■ Exercise aim ■
Tally the lines of the items below that contain the string "vhodného", treating uppercase and lowercase letters as distinct. Give only the number.

※

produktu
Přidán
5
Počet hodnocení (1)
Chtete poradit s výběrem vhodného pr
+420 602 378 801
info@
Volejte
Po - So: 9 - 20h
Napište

※

■ Result of the task ■
1